Pereira foi um desses casos. Duas épocas e meia com a camisola “arsenalista” valeram-lhe um contrato com o Sporting. Os seus primeiros meses em Alvalade não foram fáceis. As dúvidas dos adeptos e uma expulsão aos sete minutos de jogo na meia-final da Taça da Liga fizeram crescer as questões quanto às capacidades de Pereira para jogar numa equipa grande. Mas o facto de, na época seguinte, ele ter sido dos poucos jogadores a escapar, mais ou menos incólume, à péssima época da equipa, valeu-lhe o perdão dos adeptos e a braçadeira de capitão.
Onde ter o cérebro e onde ter o pulmão
Mas porque é que a acção de João Pereira parece, tantas vezes, inconsequente, nos jogos do Sporting? A movimentação típica de saída de bola da equipa leonina passa por ter a bola no topo da área, nos pés de um dos defesas centrais. O passe seguinte sai, invariavelmente, para uma das linhas. Em Paços de Ferreira, na primeira parte, o passe saiu quase sempre na direcção de João Pereira, dado que a presença de Ínsua no lado oposto era ainda um corpo estranho à equipa.
Ao receber a bola, João Pereira opta, quase sempre, por correr com ela dominada, pela linha direita ou descaindo, levemente, para o centro. Essa subida acaba, muitas vezes, chocando contra uma primeira linha defensiva adversária, perdendo-se a bola ou causando algum pânico na forma como ela é recuperada por um dos outros jogadores do Sporting. Este fim-de-semana, foi possível ver Pereirinha, muitas vezes, ficar atrás de João Pereira, numa troca de papéis, ou mesmo ficar parado apenas a olhar para a progressão do capitão. O mesmo acontece com os médios centrais. Rinaudo e Schaars acompanham a velocidade de Pereira com o olhar e sente-se que o corpo de equipa não aproveita aquela progressão em condições.

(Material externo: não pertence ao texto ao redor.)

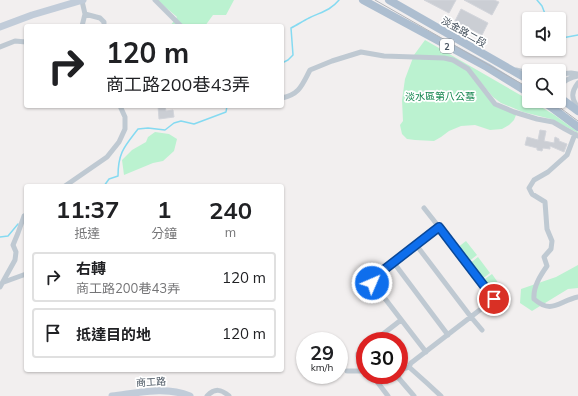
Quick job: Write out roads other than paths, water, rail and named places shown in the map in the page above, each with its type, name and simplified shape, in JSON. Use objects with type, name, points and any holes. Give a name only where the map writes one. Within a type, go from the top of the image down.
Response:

Ou seja, na equipa do Sporting, por ausência de um cérebro que pense o jogo (Elias poderá resolver essa questão, com o tempo), é o pulmão que puxa a equipa para a frente, com evidente escassez de resultados.
Nos jogos da selecção, quando a bola chega aos pés de Pereira, o cérebro da equipa (tripartido entre Meireles, Moutinho e Micael) move-se para abrir linhas de passe, para além de ter Cristiano Ronaldo na sua frente, opção mais do que fidedigna para absorver a bola no final da progressão de João Pereira. Com uma equipa diferente, sobretudo ao nível da organização em campo, uma mesma acção de Pereira tem resultados perfeitamente distintos. Ou seja, quando o pulmão funciona dirigido por um cérebro, a lógica e os resultados positivos imperam.
O caso João Pereira – um resumo
João Pereira é, na minha opinião, um caso muito habitual nas faixas laterais. Jogadores com uma técnica aceitável, com velocidade e com uma postura aguerrida, enquanto estão no seu processo de formação, são utilizados como extremos. No entanto, com a chegada ao nível profissional, a sua técnica não é suficiente para fazer a diferença nos terrenos mais avançados – sobretudo nas equipas ditas grandes – e acabam por vir ocupar lugares nas laterais.
A falta de alguma cultura táctica é, quase sempre, substituída pela vontade que apresentam na disputa da bola. No entanto, é necessário um enquadramento dessas características no funcionamento global da equipa. Casos de sucesso são os de Fábio Coentrão no Benfica de Jorge Jesus, ou de Marcelo no Real de Mourinho. No caso de Jorge Jesus, Coentrão é mesmo um jogador acima da média, sendo que as suas subidas no terreno faziam com que um mesmo jogador pudesse ocupar duas posições em campo. A estrutura da equipa estava, aliás, preparada para isso. No caso de José Mourinho, a opção passa por integrar Marcelo na progressão colectiva da bola, sendo por isso que o vemos aparecer tantas vezes em posição de finalização, no centro da área. Marcelo sobe, não como lateral, mas como jogador do meio-campo (Coentrão está a ser treinado para fazer, exactamente, o mesmo).
A validade da utilização de João Pereira na equipa do Sporting dependerá da forma como Domingos preparar a equipa para o ter como seu lateral. Mas é imprescindível que seja ele a jogar para a equipa e não a equipa a jogar para ele. Na verdade, a anatomia diz-nos que o pulmão tem que obedecer ao cérebro, por muito essencial que a sua função pareça no regular funcionamento da organização. E isso aplica-se, de igual forma, ao corpo humano e a uma equipa de futebol.